Segment Start: Dataset extract
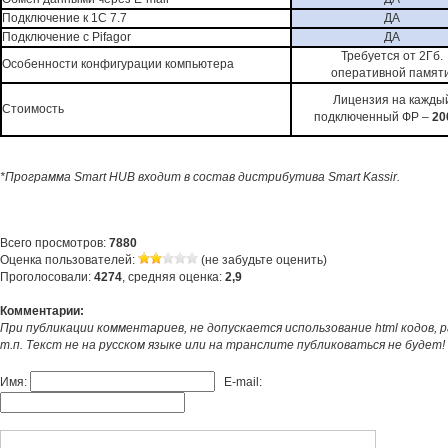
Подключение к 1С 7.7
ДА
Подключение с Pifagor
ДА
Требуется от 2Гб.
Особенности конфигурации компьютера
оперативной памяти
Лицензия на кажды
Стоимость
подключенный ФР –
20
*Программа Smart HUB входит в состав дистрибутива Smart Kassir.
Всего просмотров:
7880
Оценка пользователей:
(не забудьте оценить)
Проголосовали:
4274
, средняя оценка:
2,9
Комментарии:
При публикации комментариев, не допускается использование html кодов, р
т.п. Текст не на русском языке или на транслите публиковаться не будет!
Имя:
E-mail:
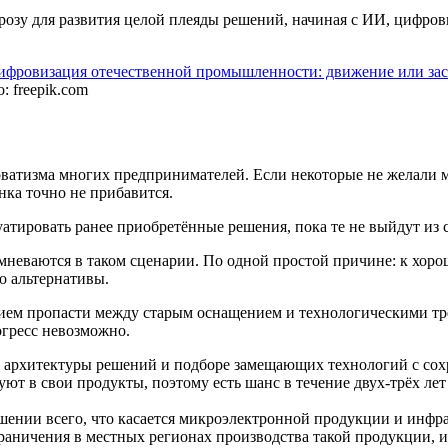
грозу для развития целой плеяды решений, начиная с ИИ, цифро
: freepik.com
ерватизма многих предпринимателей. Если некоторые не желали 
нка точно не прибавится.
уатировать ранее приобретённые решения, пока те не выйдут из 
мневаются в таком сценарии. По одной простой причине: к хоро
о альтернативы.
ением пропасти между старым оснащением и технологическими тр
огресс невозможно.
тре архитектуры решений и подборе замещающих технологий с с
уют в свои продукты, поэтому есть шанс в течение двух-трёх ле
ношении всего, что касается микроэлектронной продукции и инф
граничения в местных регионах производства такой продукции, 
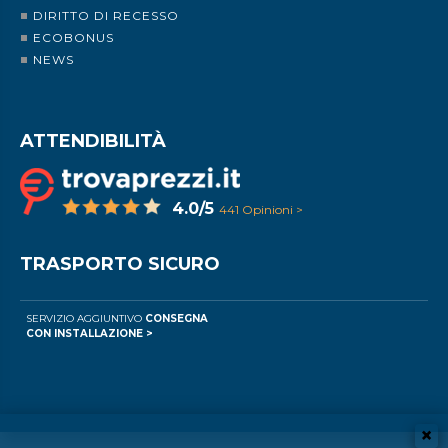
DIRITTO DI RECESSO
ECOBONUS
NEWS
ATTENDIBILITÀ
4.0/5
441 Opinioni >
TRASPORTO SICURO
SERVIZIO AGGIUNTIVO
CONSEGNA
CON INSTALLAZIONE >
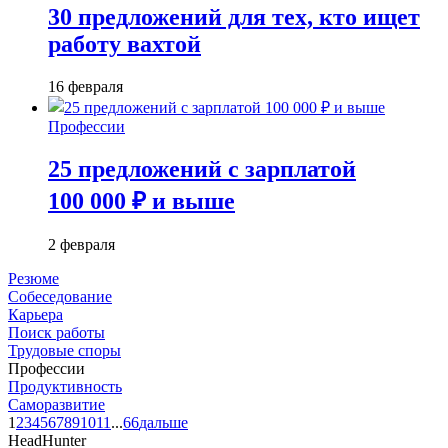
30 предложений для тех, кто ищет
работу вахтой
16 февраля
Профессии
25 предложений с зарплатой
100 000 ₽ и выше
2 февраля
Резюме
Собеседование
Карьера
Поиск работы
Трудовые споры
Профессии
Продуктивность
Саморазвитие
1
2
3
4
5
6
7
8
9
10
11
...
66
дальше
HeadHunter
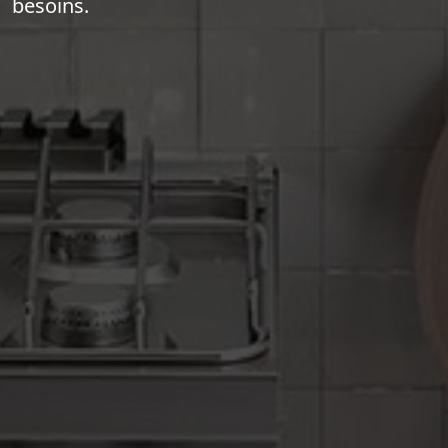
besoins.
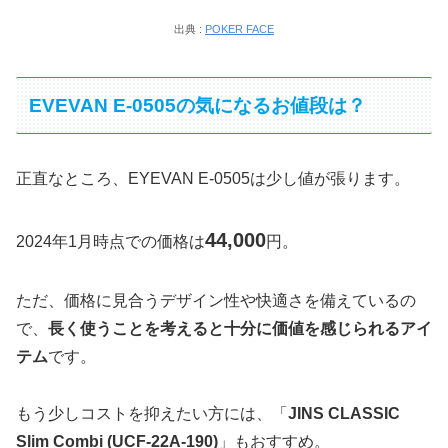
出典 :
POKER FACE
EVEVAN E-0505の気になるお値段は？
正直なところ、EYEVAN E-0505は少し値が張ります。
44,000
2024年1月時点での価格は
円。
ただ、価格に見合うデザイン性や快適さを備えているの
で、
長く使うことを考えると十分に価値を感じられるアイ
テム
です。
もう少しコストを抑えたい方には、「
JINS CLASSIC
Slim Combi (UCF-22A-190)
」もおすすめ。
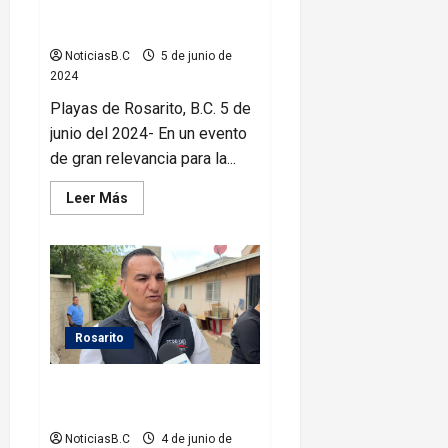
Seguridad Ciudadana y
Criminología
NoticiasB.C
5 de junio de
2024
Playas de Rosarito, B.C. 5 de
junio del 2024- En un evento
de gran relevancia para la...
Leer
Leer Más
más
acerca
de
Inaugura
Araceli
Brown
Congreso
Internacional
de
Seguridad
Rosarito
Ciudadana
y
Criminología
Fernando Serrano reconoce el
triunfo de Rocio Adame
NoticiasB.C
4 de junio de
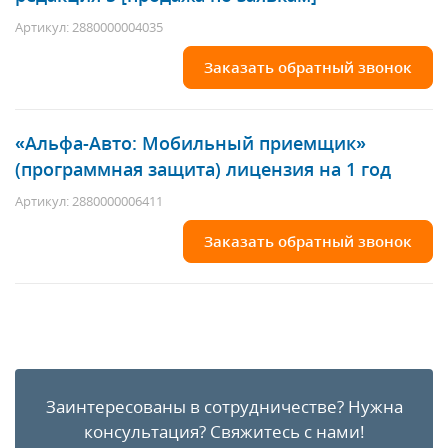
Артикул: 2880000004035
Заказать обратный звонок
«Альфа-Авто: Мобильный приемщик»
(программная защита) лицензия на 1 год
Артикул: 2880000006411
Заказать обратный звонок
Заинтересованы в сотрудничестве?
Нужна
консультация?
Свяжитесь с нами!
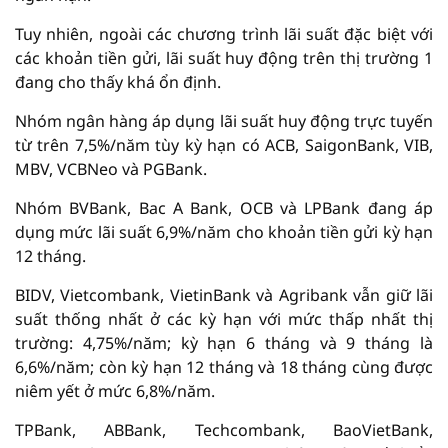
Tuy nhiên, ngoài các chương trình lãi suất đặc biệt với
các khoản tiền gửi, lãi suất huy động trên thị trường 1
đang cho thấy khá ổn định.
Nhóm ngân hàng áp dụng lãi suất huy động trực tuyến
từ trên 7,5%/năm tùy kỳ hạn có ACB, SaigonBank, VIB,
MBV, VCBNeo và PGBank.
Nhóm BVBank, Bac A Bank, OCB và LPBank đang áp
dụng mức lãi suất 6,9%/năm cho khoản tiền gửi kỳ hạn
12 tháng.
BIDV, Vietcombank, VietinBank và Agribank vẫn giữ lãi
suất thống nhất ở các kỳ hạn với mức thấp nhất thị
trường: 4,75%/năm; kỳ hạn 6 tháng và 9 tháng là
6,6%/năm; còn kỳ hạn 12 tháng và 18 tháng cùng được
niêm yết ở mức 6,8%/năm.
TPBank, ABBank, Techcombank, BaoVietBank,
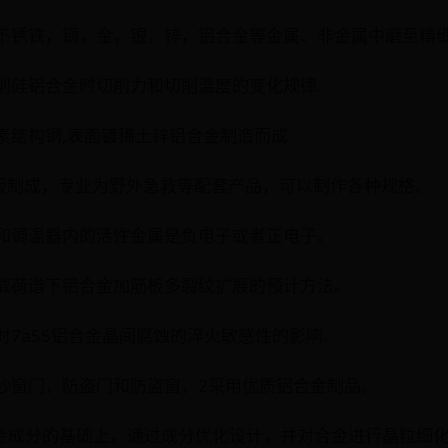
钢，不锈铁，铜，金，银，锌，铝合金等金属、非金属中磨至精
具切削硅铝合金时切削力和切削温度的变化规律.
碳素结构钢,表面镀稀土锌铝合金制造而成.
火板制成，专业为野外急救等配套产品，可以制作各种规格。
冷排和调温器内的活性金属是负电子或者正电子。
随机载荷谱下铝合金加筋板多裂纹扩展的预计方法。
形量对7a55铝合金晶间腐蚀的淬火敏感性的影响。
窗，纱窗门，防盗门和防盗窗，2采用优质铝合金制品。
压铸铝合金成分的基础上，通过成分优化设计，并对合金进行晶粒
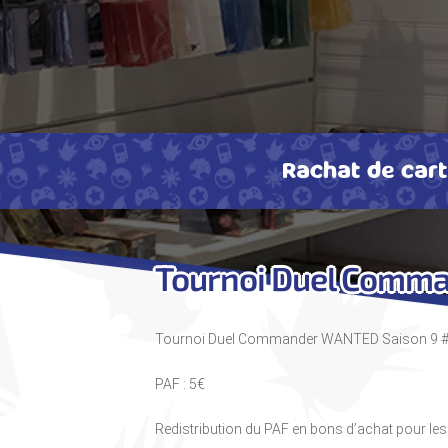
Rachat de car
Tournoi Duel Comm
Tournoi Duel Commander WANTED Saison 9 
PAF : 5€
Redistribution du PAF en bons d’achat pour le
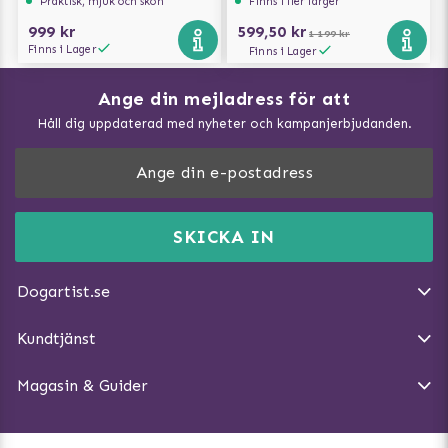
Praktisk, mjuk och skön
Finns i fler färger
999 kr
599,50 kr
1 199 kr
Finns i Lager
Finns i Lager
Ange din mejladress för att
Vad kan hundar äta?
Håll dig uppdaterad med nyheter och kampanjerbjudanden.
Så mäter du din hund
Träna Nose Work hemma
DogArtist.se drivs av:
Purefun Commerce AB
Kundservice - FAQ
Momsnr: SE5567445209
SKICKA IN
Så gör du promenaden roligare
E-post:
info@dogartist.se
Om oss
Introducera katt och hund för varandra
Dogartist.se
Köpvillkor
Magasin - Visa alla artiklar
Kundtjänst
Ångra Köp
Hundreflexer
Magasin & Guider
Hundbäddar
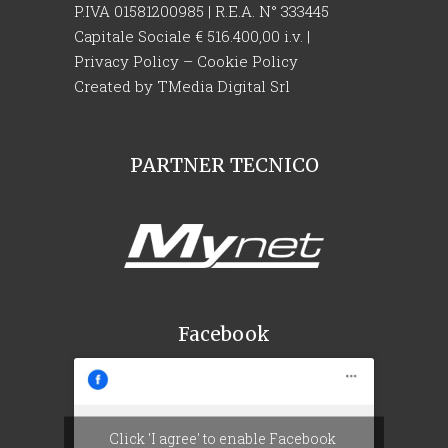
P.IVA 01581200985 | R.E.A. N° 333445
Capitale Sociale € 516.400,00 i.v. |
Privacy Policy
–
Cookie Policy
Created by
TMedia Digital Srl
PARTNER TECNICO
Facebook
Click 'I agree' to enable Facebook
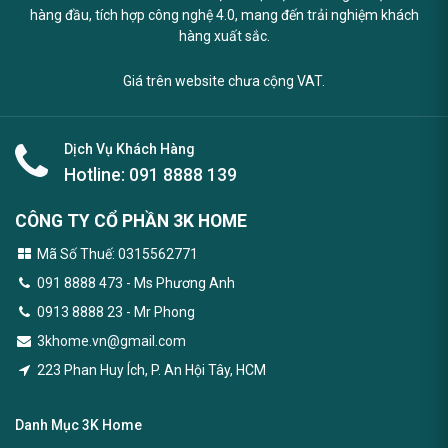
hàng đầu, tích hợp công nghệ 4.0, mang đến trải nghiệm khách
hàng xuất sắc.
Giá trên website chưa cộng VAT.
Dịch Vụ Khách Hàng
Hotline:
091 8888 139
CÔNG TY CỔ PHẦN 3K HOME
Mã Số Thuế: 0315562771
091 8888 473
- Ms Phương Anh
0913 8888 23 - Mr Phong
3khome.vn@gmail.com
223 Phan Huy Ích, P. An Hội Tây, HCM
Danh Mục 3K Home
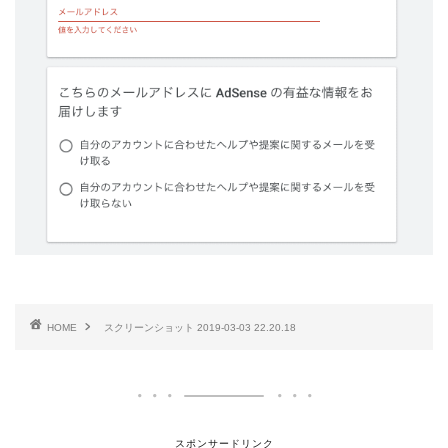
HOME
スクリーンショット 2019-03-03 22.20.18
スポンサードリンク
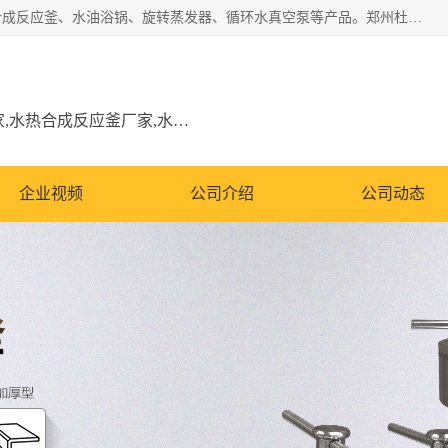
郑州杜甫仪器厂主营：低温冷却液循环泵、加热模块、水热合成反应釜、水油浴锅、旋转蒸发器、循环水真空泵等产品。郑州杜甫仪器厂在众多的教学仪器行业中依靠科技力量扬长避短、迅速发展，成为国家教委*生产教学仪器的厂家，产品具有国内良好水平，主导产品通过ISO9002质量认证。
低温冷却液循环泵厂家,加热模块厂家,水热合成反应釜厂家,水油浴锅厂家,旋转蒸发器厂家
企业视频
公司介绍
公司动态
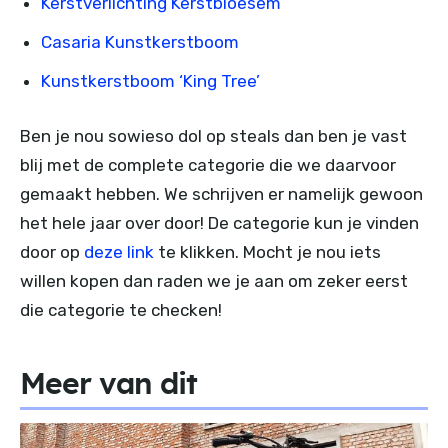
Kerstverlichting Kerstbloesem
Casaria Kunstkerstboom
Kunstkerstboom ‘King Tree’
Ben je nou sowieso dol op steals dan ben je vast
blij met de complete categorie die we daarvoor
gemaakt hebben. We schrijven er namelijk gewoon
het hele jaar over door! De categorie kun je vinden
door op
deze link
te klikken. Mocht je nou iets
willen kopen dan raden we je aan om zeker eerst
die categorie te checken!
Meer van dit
Segment End: Dataset extract
*What the exercise asks*
Reproduce every line of text from the items above word for word, in the same order. Leave the pictures out.

*Task solution*
Подключение к 1С 7.7
ДА
Подключение с Pifagor
ДА
Требуется от 2Гб.
Особенности конфигурации компьютера
оперативной памяти
Лицензия на кажды
Стоимость
подключенный ФР –
20
*Программа Smart HUB входит в состав дистрибутива Smart Kassir.
Всего просмотров:
7880
Оценка пользователей:
(не забудьте оценить)
Проголосовали:
4274
, средняя оценка:
2,9
Комментарии:
При публикации комментариев, не допускается использование html кодов, р
т.п. Текст не на русском языке или на транслите публиковаться не будет!
Имя:
E-mail:
грозу для развития целой плеяды решений, начиная с ИИ, цифро
: freepik.com
ерватизма многих предпринимателей. Если некоторые не желали 
нка точно не прибавится.
уатировать ранее приобретённые решения, пока те не выйдут из 
мневаются в таком сценарии. По одной простой причине: к хоро
о альтернативы.
ением пропасти между старым оснащением и технологическими тр
огресс невозможно.
тре архитектуры решений и подборе замещающих технологий с с
уют в свои продукты, поэтому есть шанс в течение двух-трёх ле
ношении всего, что касается микроэлектронной продукции и инф
граничения в местных регионах производства такой продукции, 
DIRITTO DI RECESSO
ECOBONUS
NEWS
ATTENDIBILITÀ
4.0/5
441 Opinioni >
TRASPORTO SICURO
SERVIZIO AGGIUNTIVO
CONSEGNA
CON INSTALLAZIONE >
30 предложений для тех, кто ищет
работу вахтой
16 февраля
Профессии
25 предложений с зарплатой
100 000 ₽ и выше
2 февраля
Резюме
Собеседование
Карьера
Поиск работы
Трудовые споры
Профессии
Продуктивность
Саморазвитие
1
2
3
4
5
6
7
8
9
10
11
...
66
дальше
HeadHunter
besoins.
出典 :
POKER FACE
EVEVAN E-0505の気になるお値段は？
正直なところ、EYEVAN E-0505は少し値が張ります。
44,000
2024年1月時点での価格は
円。
ただ、価格に見合うデザイン性や快適さを備えているの
で、
長く使うことを考えると十分に価値を感じられるアイ
テム
です。
もう少しコストを抑えたい方には、「
JINS CLASSIC
Slim Combi (UCF-22A-190)
」もおすすめ。
Seguridad Ciudadana y
Criminología
NoticiasB.C
5 de junio de
2024
Playas de Rosarito, B.C. 5 de
junio del 2024- En un evento
de gran relevancia para la...
Leer
Leer Más
más
acerca
de
Inaugura
Araceli
Brown
Congreso
Internacional
de
Seguridad
Rosarito
Ciudadana
y
Criminología
Fernando Serrano reconoce el
triunfo de Rocio Adame
NoticiasB.C
4 de junio de
Артикул: 2880000004035
Заказать обратный звонок
«Альфа-Авто: Мобильный приемщик»
(программная защита) лицензия на 1 год
Артикул: 2880000006411
Заказать обратный звонок
Заинтересованы в сотрудничестве?
Нужна
консультация?
Свяжитесь с нами!
Tuy nhiên, ngoài các chương trình lãi suất đặc biệt với
các khoản tiền gửi, lãi suất huy động trên thị trường 1
đang cho thấy khá ổn định.
Nhóm ngân hàng áp dụng lãi suất huy động trực tuyến
từ trên 7,5%/năm tùy kỳ hạn có ACB, SaigonBank, VIB,
MBV, VCBNeo và PGBank.
Nhóm BVBank, Bac A Bank, OCB và LPBank đang áp
dụng mức lãi suất 6,9%/năm cho khoản tiền gửi kỳ hạn
12 tháng.
BIDV, Vietcombank, VietinBank và Agribank vẫn giữ lãi
suất thống nhất ở các kỳ hạn với mức thấp nhất thị
trường: 4,75%/năm; kỳ hạn 6 tháng và 9 tháng là
6,6%/năm; còn kỳ hạn 12 tháng và 18 tháng cùng được
niêm yết ở mức 6,8%/năm.
TPBank, ABBank, Techcombank, BaoVietBank,
钢，不锈铁，铜，金，银，锌，铝合金等金属、非金属中磨至精
具切削硅铝合金时切削力和切削温度的变化规律.
碳素结构钢,表面镀稀土锌铝合金制造而成.
火板制成，专业为野外急救等配套产品，可以制作各种规格。
冷排和调温器内的活性金属是负电子或者正电子。
随机载荷谱下铝合金加筋板多裂纹扩展的预计方法。
形量对7a55铝合金晶间腐蚀的淬火敏感性的影响。
窗，纱窗门，防盗门和防盗窗，2采用优质铝合金制品。
压铸铝合金成分的基础上，通过成分优化设计，并对合金进行晶粒
Rachat de car
Tournoi Duel Comm
Tournoi Duel Commander WANTED Saison 9 
PAF : 5€
Redistribution du PAF en bons d’achat pour le
Praktisk, mjuk och skön
Finns i fler färger
999 kr
599,50 kr
1 199 kr
Finns i Lager
Finns i Lager
Ange din mejladress för att
Vad kan hundar äta?
Håll dig uppdaterad med nyheter och kampanjerbjudanden.
Så mäter du din hund
Träna Nose Work hemma
DogArtist.se drivs av:
Purefun Commerce AB
Kundservice - FAQ
Momsnr: SE5567445209
SKICKA IN
Så gör du promenaden roligare
E-post:
info@dogartist.se
Om oss
Introducera katt och hund för varandra
Dogartist.se
Köpvillkor
Magasin - Visa alla artiklar
Kundtjänst
Ångra Köp
Hundreflexer
Magasin & Guider
Hundbäddar
P.IVA 01581200985 | R.E.A. N° 333445
Capitale Sociale € 516.400,00 i.v. |
Privacy Policy
–
Cookie Policy
Created by
TMedia Digital Srl
PARTNER TECNICO
Facebook
Click 'I agree' to enable Facebook
hàng đầu, tích hợp công nghệ 4.0, mang đến trải nghiệm khách
hàng xuất sắc.
Giá trên website chưa cộng VAT.
Dịch Vụ Khách Hàng
Hotline:
091 8888 139
CÔNG TY CỔ PHẦN 3K HOME
Mã Số Thuế: 0315562771
091 8888 473
- Ms Phương Anh
0913 8888 23 - Mr Phong
3khome.vn@gmail.com
223 Phan Huy Ích, P. An Hội Tây, HCM
Danh Mục 3K Home
HOME
スクリーンショット 2019-03-03 22.20.18
スポンサードリンク
郑州杜甫仪器厂主营：低温冷却液循环泵、加热模块、水热合成反应釜、水油浴锅、旋转蒸发器、循环水真空泵等产品。郑州杜甫仪器厂在众多的教学仪器行业中依靠科技力量扬长避短、迅速发展，成为国家教委*生产教学仪器的厂家，产品具有国内良好水平，主导产品通过ISO9002质量认证。
低温冷却液循环泵厂家,加热模块厂家,水热合成反应釜厂家,水油浴锅厂家,旋转蒸发器厂家
企业视频
公司介绍
公司动态
Kerstverlichting Kerstbloesem
Casaria Kunstkerstboom
Kunstkerstboom ‘King Tree’
Ben je nou sowieso dol op steals dan ben je vast
blij met de complete categorie die we daarvoor
gemaakt hebben. We schrijven er namelijk gewoon
het hele jaar over door! De categorie kun je vinden
door op
deze link
te klikken. Mocht je nou iets
willen kopen dan raden we je aan om zeker eerst
die categorie te checken!
Meer van dit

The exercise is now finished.